# Lab 3: Data Science in Python

### 1 Data

In this lab you will work with the Boston house price dataset. The dataset is available through SciKit-learn. Import the dataset and print its description. Then create a pandas DataFrame containing all 14 attributes in the dataset.

In [4]:
from sklearn import datasets
import pandas as pd

#load data set
boston = datasets.load_boston()
#creating a dataframe using pandas 
df_boston = pd.DataFrame(boston.data,columns=boston.feature_names)
#print description
print(boston.DESCR)

Boston House Prices dataset

Notes
------
Data Set Characteristics:  

    :Number of Instances: 506 

    :Number of Attributes: 13 numeric/categorical predictive
    
    :Median Value (attribute 14) is usually the target

    :Attribute Information (in order):
        - CRIM     per capita crime rate by town
        - ZN       proportion of residential land zoned for lots over 25,000 sq.ft.
        - INDUS    proportion of non-retail business acres per town
        - CHAS     Charles River dummy variable (= 1 if tract bounds river; 0 otherwise)
        - NOX      nitric oxides concentration (parts per 10 million)
        - RM       average number of rooms per dwelling
        - AGE      proportion of owner-occupied units built prior to 1940
        - DIS      weighted distances to five Boston employment centres
        - RAD      index of accessibility to radial highways
        - TAX      full-value property-tax rate per $10,000
        - PTRATIO  pupil-teacher ratio by town
      

### 2 Implementing OLS Regression

Create a class `OLS`. The constructor should take a DataFrame `data` and a label name `response` for the response variable. Using NumPy, an Ordinary Least Squares Regression should be fitted on the data (including intercept). This should be implemented manually, using only simple matrix operations (inverse, transposition and multiplication) but you are recommended to check your results against `scipy.linalg.lstsq` (also available as `numpy.linalg.lstsq`). The class should implement the instance functions `get_yhat` (return an ndarray representing $\hat{y}$), `get_residuals` (return an ndarray representing $y-\hat{y}$), `get_rmse` (return the root mean sqared) and `get_beta` (return the fitted $\beta$ vector as an ndarray).

In [6]:
import numpy as np
#from numpy.linalg import inv 

class OLS:
    
    def __init__(self, dataFrame, response):
        self.columnNames = np.insert(dataFrame.columns, 0, 'INT')
        
        self.X = dataFrame.as_matrix()
        self.Y = response
        
        
        #add intercept in martix
        intercept =  np.ones(shape=self.Y.shape)[..., None]
        self.X = np.concatenate((intercept, self.X), 1)
        
        
        #calculate cofficient
        self.coeffs = inv(self.X.transpose().dot(self.X)).dot(self.X.transpose()).dot(self.Y)
        
        #y_hat calculate
        self.yhat = self.X.dot(self.coeffs)
        
        #residual
        self.residual = self.Y - self.yhat
        
        #MSE
        self.mse = np.mean(self.Y - self.yhat)
        
    def get_beta(self):
        results = pd.DataFrame({'coefficients':self.coeffs}, index=self.columnNames)
        return results.round(2)
    
    def get_yhat(self):
        return self.yhat
    
    def get_residual(self):
        return self.residual
    
    def get_rmse(self):
        return self.mse
    
    def cross_validate(self,n):
        pass
    

#test code
obj = OLS(df_boston,boston.target)
obj.get_beta() #get beta cofficients

Unnamed: 0,coefficients
INT,36.49
CRIM,-0.11
ZN,0.05
INDUS,0.02
CHAS,2.69
NOX,-17.8
RM,3.8
AGE,0.0
DIS,-1.48
RAD,0.31


### 3 Cross Validation and plotting

Implement a function `cross_validate` in the OLS class which should take one parameter, `n`, and perform n-fold cross-validation on the data supplied at creation of an OLS object.

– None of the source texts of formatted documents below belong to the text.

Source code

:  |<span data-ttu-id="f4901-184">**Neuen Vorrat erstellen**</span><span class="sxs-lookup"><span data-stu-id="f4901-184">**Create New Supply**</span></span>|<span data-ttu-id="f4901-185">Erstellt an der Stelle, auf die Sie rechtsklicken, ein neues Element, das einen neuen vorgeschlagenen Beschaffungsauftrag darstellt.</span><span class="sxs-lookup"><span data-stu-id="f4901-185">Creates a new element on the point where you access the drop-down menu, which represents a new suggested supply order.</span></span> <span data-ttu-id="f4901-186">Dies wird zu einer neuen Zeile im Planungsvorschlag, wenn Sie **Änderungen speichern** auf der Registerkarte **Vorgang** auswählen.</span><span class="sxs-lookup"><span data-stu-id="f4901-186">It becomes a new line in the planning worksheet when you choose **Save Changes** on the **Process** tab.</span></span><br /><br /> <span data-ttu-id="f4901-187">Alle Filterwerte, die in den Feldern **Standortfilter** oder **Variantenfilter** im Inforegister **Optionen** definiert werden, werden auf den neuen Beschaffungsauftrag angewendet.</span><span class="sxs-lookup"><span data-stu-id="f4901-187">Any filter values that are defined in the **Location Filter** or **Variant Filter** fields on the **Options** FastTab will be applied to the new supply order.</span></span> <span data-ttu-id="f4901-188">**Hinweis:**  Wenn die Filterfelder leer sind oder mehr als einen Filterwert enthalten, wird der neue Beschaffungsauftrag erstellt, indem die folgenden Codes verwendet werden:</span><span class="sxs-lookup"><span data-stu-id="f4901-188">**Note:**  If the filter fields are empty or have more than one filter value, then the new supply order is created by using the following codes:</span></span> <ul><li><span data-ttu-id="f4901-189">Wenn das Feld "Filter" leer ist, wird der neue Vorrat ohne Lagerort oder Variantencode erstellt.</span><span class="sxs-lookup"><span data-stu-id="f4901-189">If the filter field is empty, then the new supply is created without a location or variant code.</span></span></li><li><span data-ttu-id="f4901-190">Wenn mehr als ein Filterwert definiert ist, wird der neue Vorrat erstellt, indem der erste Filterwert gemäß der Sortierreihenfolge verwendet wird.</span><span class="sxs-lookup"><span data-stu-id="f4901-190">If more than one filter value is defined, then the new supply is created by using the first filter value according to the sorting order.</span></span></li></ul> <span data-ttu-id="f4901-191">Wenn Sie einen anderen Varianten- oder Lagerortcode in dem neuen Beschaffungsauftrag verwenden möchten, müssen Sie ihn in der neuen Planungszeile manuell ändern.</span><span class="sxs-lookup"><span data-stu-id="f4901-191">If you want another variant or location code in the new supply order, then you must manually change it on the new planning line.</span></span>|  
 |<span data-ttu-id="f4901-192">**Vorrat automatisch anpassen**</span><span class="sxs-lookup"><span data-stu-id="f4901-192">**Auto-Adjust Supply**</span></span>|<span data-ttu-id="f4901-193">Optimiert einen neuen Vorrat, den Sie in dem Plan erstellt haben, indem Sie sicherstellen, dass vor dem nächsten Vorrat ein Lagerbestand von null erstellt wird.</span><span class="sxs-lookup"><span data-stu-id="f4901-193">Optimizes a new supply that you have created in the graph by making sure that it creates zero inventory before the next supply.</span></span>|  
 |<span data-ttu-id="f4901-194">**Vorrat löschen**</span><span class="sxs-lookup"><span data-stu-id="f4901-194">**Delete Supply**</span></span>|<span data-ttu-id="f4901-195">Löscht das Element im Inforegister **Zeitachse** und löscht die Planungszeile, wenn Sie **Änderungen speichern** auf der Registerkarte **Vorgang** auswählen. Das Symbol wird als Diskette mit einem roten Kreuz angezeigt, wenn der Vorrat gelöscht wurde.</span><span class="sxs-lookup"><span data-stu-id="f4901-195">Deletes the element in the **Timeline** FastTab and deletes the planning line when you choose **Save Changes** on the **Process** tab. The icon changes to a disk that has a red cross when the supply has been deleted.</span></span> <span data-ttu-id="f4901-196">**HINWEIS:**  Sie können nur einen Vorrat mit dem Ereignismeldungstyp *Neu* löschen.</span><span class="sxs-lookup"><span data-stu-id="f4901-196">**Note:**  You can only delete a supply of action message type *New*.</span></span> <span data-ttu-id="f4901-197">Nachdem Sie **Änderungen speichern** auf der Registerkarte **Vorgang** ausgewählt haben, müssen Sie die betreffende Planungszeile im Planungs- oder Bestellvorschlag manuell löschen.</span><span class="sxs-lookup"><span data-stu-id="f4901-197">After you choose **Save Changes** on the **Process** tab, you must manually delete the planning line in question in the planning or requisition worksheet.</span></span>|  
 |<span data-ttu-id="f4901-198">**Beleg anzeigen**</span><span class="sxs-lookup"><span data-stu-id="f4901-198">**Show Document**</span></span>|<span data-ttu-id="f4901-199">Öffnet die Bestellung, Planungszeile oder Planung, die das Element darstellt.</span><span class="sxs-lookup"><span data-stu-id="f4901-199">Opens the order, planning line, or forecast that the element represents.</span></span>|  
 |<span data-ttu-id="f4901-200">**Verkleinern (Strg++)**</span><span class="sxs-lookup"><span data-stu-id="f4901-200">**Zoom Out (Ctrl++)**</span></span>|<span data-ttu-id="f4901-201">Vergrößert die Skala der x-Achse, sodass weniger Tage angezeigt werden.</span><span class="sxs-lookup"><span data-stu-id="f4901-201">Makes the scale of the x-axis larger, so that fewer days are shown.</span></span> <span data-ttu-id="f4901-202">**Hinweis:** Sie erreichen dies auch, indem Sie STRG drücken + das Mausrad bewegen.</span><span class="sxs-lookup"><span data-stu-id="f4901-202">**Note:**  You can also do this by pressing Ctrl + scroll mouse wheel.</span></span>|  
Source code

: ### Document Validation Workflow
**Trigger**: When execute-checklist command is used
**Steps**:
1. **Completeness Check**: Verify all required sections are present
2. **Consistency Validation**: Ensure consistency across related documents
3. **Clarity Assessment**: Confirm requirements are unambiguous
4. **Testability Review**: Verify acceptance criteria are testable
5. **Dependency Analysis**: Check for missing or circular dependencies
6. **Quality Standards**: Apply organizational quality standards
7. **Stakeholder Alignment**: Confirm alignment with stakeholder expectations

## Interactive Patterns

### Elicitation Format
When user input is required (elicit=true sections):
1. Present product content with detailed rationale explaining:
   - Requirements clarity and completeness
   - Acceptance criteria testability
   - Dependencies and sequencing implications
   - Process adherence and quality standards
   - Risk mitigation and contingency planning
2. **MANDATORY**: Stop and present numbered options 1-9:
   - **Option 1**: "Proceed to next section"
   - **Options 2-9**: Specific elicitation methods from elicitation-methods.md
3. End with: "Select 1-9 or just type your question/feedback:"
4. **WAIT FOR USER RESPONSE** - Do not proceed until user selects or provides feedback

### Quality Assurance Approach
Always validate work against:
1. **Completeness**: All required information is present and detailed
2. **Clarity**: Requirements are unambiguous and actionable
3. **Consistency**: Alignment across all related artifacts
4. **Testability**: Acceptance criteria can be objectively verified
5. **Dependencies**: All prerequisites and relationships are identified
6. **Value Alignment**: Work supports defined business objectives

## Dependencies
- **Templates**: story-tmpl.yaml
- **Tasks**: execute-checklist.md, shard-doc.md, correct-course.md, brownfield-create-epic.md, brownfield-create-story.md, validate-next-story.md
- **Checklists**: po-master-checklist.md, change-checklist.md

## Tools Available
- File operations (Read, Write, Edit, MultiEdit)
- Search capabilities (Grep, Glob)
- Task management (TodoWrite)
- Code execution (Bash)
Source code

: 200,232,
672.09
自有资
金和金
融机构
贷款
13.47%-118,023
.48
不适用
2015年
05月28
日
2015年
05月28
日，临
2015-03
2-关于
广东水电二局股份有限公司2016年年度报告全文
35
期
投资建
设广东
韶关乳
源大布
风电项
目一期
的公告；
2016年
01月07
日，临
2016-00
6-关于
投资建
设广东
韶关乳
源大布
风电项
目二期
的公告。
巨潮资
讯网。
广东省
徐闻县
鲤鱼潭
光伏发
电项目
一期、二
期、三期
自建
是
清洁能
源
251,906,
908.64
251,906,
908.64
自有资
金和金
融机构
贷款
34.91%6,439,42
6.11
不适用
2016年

Use `matplotlib` and the results from above to plot $y$ against in-sample $\hat{y}$ and out-of-sample cross-validated $\hat{y}$ in a scatter plot. Plot in-sample and out-out-sample in different colors. The plot should have suitable labels on both axes and a legend explaining which color represents which $\hat{y}$

### 4 SciKit-learn

Explore SciKit-learn and select 3 regression algorithms you would like to try. Also choose some sort of shrinking, regularization or feature selection unless such is inherent in the model (as in for example LASSO or kernel SVM). Play around with any hyperparameters or, better, apply a hyper-parameter tuning algorithm (there are classes that do this in SciKit-learn). Apply the selected algorithms on the Boston data set, using cross validation to generate out-of-sample predictions (also implemented in SciKit-learn), and plot the results.